Anyway, the reason for my ode to Amy Heckerling…The other week I was flipping around the tube and came across a movie called I Could Never Be Your Woman – an Amy Heckerling film starring Paul Rudd and Michelle Pfeiffer. I thought, how can I lose? I loved that obscure mid-nineties song by the same name, was a huge fan of Clueless, and Paul Rudd is always good for a few laughs. I should have known better. The movie starts off with Tracey Ullman (yay!), waxing on and on about the foils love (boo!), dressed as Mother Nature (huh?). After this, Ms. Ullman has little to do with the film except when she occasionally pops up as a figment of Michelle Pfeiffer’s imagination in order to berate the forty-something television producer about dating the much younger Paul Rudd. And that’s pretty much the ENTIRE premise of the movie. Oh, I should also mention that Michelle Pfeiffer’s character’s television show is about a teenage girl growing up in Southern California (wink); and that the leads of the fictitious show are all played by much older actors (wink). You know, I really couldn’t tell if Ms. Heckerling was trying to satirize her real-life experiences…especially when she cast ONE OF THE FUCKING LEADS FROM THE FUCKING SHOW SHE WAS TRYING TO SATIRIZE! (In case you care, I am referring to Stacey “Dionne” Dash who plays a thirty-something actress portraying a sixteen year old on a TV series in the film).

The movie is pretty much abysmal, which explains why it was released straight to DVD. However, a huge bright spot of the film is an eleven-year-old Saoirse Ronan (no wonder this girl was nominated for an Oscar at fourteen). But her tiny little-girl arms can’t save this thing from drowning.

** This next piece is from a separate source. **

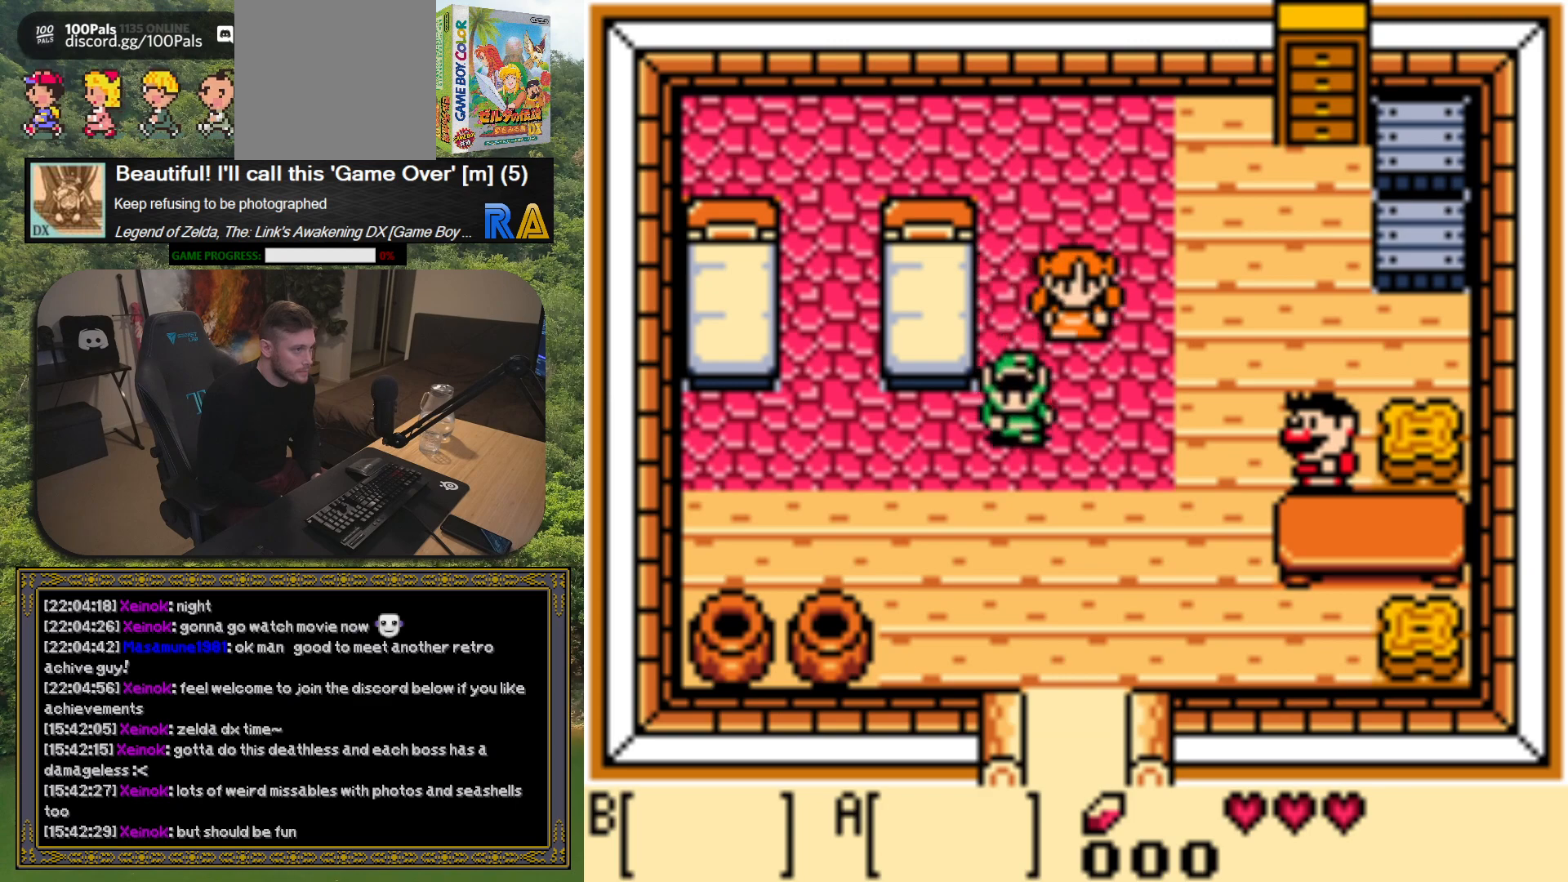
{"buttons": ["DPAD_RIGHT"], "left_stick": "center", "button_events": [[100, "DPAD_DOWN", "up"], [100, "DPAD_RIGHT", "down"]]}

Amy Heckerling has recently been making news for an upcoming project she’s working on called Vamps, which will reunite her with Alicia Silverstone. I’m thinking this film can go either way – based on non-mathematical statistics, Ms. Heckerling has managed one hit per decade, so Vamps could do for vampire-obsessed girls what Clueless did for vapid, over-privileged teens; that is if Ms. Heckerling can pull off the same satire and wit she did with Clueless. However, her last film had about as much subtlety as a Vegas showgirl…which leads me to believe that Vamps will be a huge flop.